Even if Groulx’s complaint is read broadly to allege product liability claims based on a failure to warn of certain effects, his claims would fail. Groulx identifies three states—Michigan, New Jersey, and Pennsylvania—whose laws could apply to his claim. (ECF No. 1, PageID.2). But regardless of which state’s law applies, Groulx fails to state a plausible products liability claim. In all three jurisdictions, a manufacturer may be held liable if: (1) it “owed the plaintiff a duty to warn of [a] danger,” (2) the manufacturer failed to warn the plaintiff of that danger, (3) the manufacturer’s failure to warn “was the proximate and actual cause of the plaintiff’s injury,” and (4) “the plaintiff suffered damages as a result.” Mitchell v. Taser Int’l, Inc., No. 09-11480, 2014 WL 3611632, at *1 (E.D. Mich. July 23, 2014) (internal quotation marks omitted) (quoting Tasca v. GTE Prods. Corp., 438 N.W.2d 625, 627 (Mich. Ct. App. 1988)); accord Gurley v. Janssen Pharm., Inc., 113 A.3d 283, 292 (Pa. Super Ct. 2015); Dewey v. R.J. Reynolds Tobacco, Co., 577 A.2d. 1239, 1251–52 (N.J. 1990).

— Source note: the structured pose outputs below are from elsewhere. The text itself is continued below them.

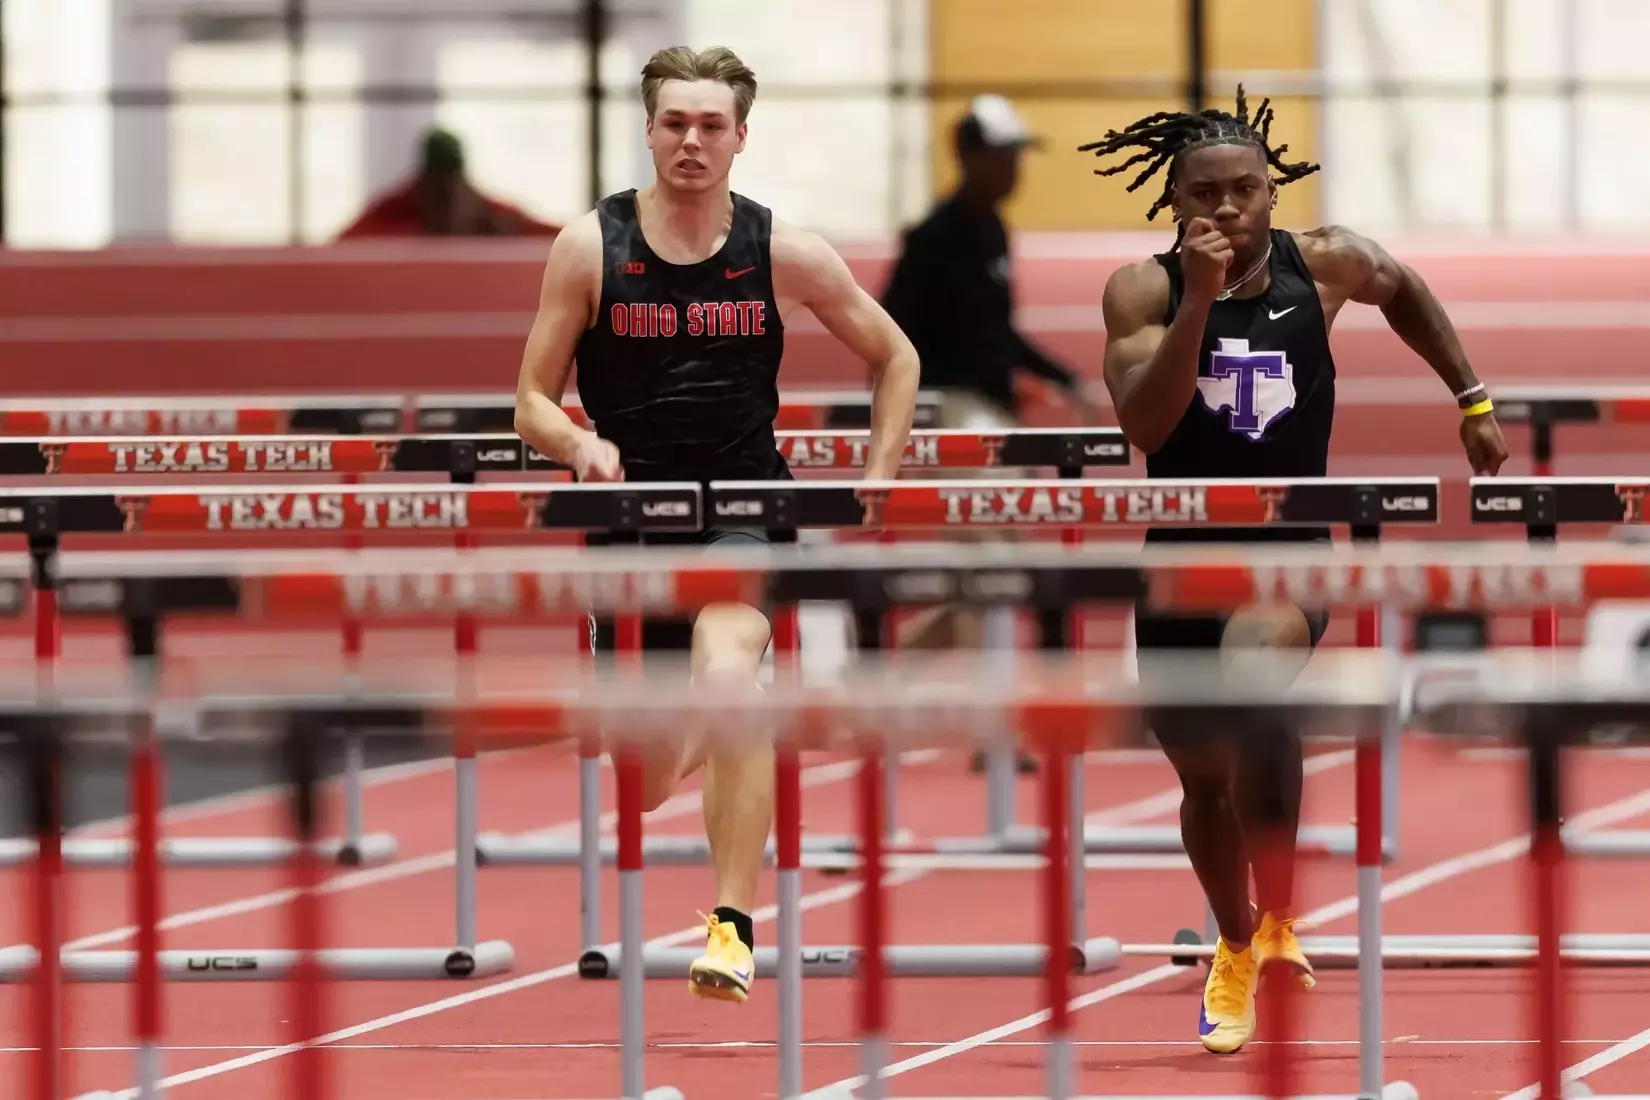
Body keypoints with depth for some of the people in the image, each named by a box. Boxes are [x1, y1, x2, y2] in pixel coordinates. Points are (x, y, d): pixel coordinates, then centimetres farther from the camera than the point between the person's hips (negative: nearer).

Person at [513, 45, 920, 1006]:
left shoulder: (783, 253, -2)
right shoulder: (592, 248, -3)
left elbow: (895, 357, 12)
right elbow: (533, 404, 1)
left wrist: (877, 484, 4)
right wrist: (579, 443, -20)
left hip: (745, 512, -2)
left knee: (726, 672, -33)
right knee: (652, 778, 7)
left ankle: (735, 928, -31)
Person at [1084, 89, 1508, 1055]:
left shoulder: (1322, 264, -5)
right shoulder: (1144, 289, -10)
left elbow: (1404, 290, 19)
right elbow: (1144, 424, -24)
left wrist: (1474, 401, 18)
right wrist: (1200, 299, -32)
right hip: (1182, 553, 2)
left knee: (1252, 680, -33)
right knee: (1205, 777, 15)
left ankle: (1276, 923, -21)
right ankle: (1236, 951, 43)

Even if Defendants owed Groulx a duty to warn him of Invega’s potential side effects, his claim fails on the remaining elements. To the extent that Groulx takes issue with Defendants’ failure to warn of the risk of insomnia, he attaches a copy of Invega’s label which reveals that Defendants did, in fact, disclose insomnia as a potential side effect. (ECF No. 1, PageID.23–24). See generally Gavitt v. Born, 835 F.3d 623, 640 (6th Cir. 2016) (explaining that courts may consider documents attached to a complaint when determining whether a plaintiff states a plausible claim for relief).